Burch quickly mobilized, reaching out to several groups over Facebook, including NJ 11th for Change, Mobilizing Montclair and Montclair Mommies and Daddies and obtaining a permit, processed on Thursday, two days before the march.

Her grandparents were Holocaust survivors, and her mother was born in a refugee camp.

About 100 people showed up, including many families and their children.

Drivers honked their horns and gave thumbs-up to the rally as they passed by. But a few said rude things, Burch said.

Montclair Mommies and Daddies march on Saturday.
ADAM ANIK/ FOR MONTCLAIR LOCAL

She and her family plan to participate in a Families Belong Together march on Saturday, June 30.

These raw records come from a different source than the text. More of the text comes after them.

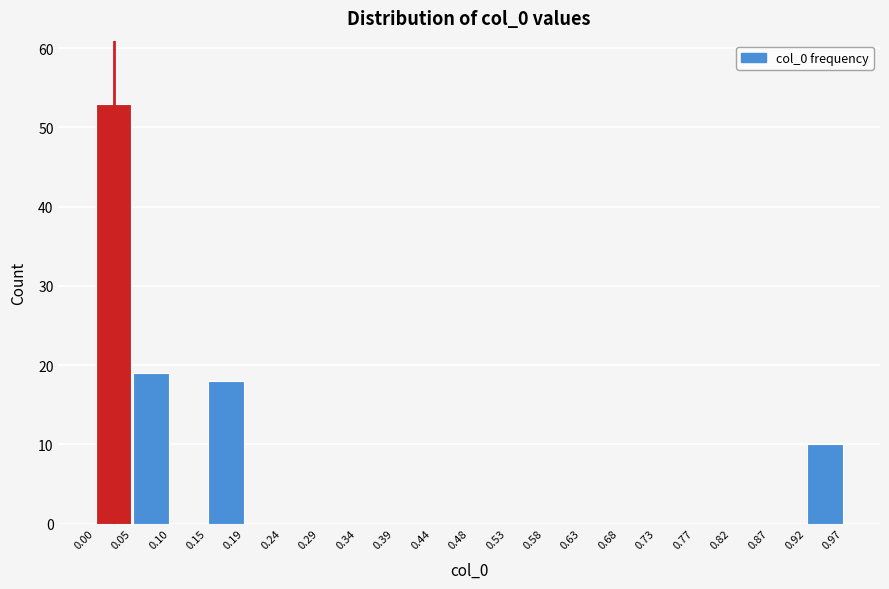

Over which range of the x-axis is the bar tallest?

0.00 to 0.05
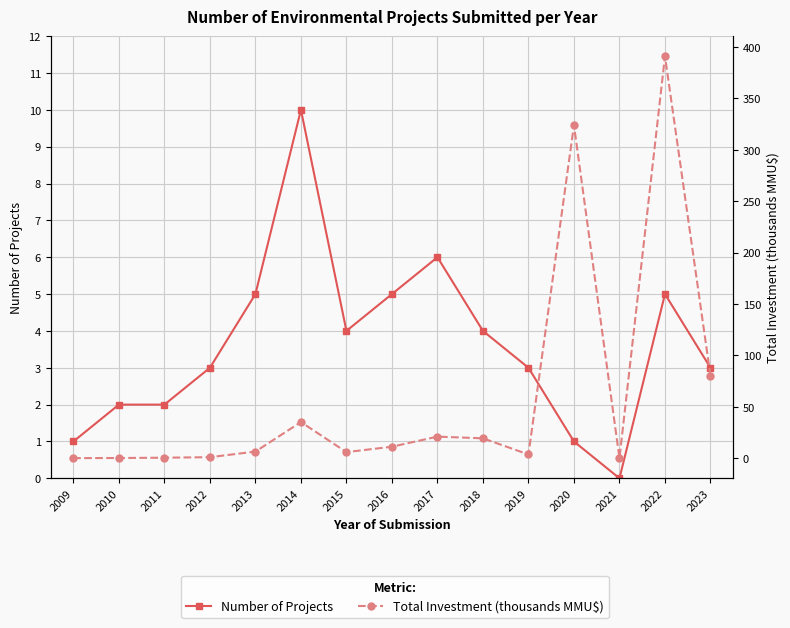

How many interior local peaks does the Total Investment (thousands MMU$) series have?

4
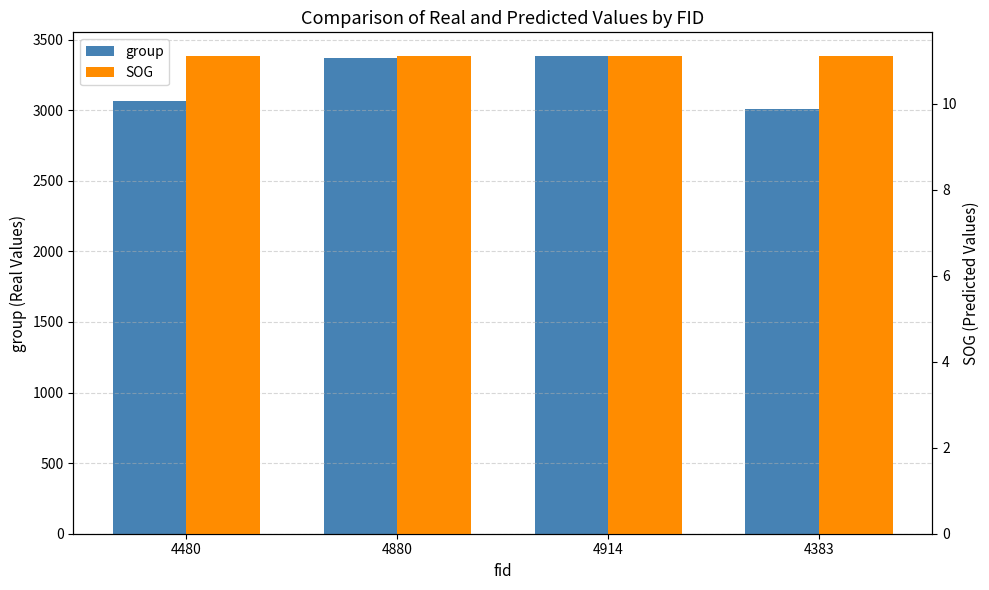

Is it true that SOG equals 15.2 at 4383?

False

The rally wasn’t the only action taking place in Montclair over the past week. An interfaith vigil known as the Hour of Action took place at Eagle Rock Reservation the evening of June 24, with congregations such as Bnai Keshet and the Unitarian Universalist Congregation at Montclair participated among other groups.

And on June 27, Bnai Keshet was the venue for Borders from the Heart, where New Jersey-based writers read from works reflecting on the immigrant experience. The event is a fundraiser for the Las Americas Immigrant Advocacy Center.

Rabbi Elliott Tepperman, of Bnai Keshet, and the Rev. Ann Ralosky, of First Congregational Church, are among a group of six clergy and activists arrested for protesting at Rep. Leonard Lance’s office in Westfield in February. They requested that Lance commit to taking official action supporting the Dreamers or children who had been brought to the United States as young children.

The Westfield Six, as they have come to be known, were supposed to appear in court on Tuesday, June 19 over the February arrests. However, the prosecutor in the case was not ready to present, so the pre-trial hearing and the trial were pushed back to a later date.

Tepperman, Ralosky and the others had been prepared to make statements during the trial about their reasons for protesting at Lance’s office. Even with the trial put off to another date, the group held the press conference anyway. “We have the moral imperative to speak truth to power with love, because it is all about creating a country founded on the love of our brothers and sisters,” Ralosky said when it was her turn to speak.

“You know what? We are willing to go back as many times as it takes,” Tepperman said, when asked if the group was frustrated over the length of time it was taking to get the legal proceedings heard.

There has been a lot of discussion among the congregation about what has been happening, Tepperman said.

“But when we talk about taking a child out of his or her mother or father’s arms, we don’t need the Torah to tell us that’s wrong,” he said. “It’s bad enough that children who grew up in this country were being threatened with deportation. At this moment, when we see children being separated from their parents, we knew what the next steps would be.”

The family separation have been met with massive public outcry, both from across the United States and from around the world. At least eight states have recalled or withheld their National Guard personnel and resources from the border, and 17 states, including New Jersey, have filed a lawsuit against the federal government over the separations.